┏━━

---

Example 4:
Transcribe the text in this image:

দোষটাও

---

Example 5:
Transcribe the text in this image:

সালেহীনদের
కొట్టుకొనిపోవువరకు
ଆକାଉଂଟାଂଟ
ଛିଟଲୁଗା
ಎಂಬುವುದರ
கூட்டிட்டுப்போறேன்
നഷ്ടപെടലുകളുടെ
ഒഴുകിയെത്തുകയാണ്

┗━━
┏━━

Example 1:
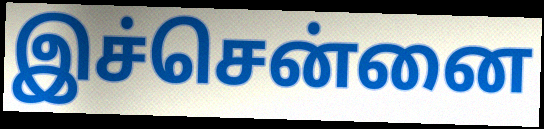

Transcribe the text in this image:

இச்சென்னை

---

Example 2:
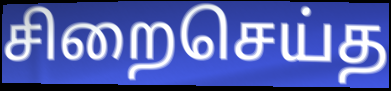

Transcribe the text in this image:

┗━━

_Goal of the exercise_
Each line in the data above either holds "Example" or does not. State how many do, as a bare number.

_Task output_
4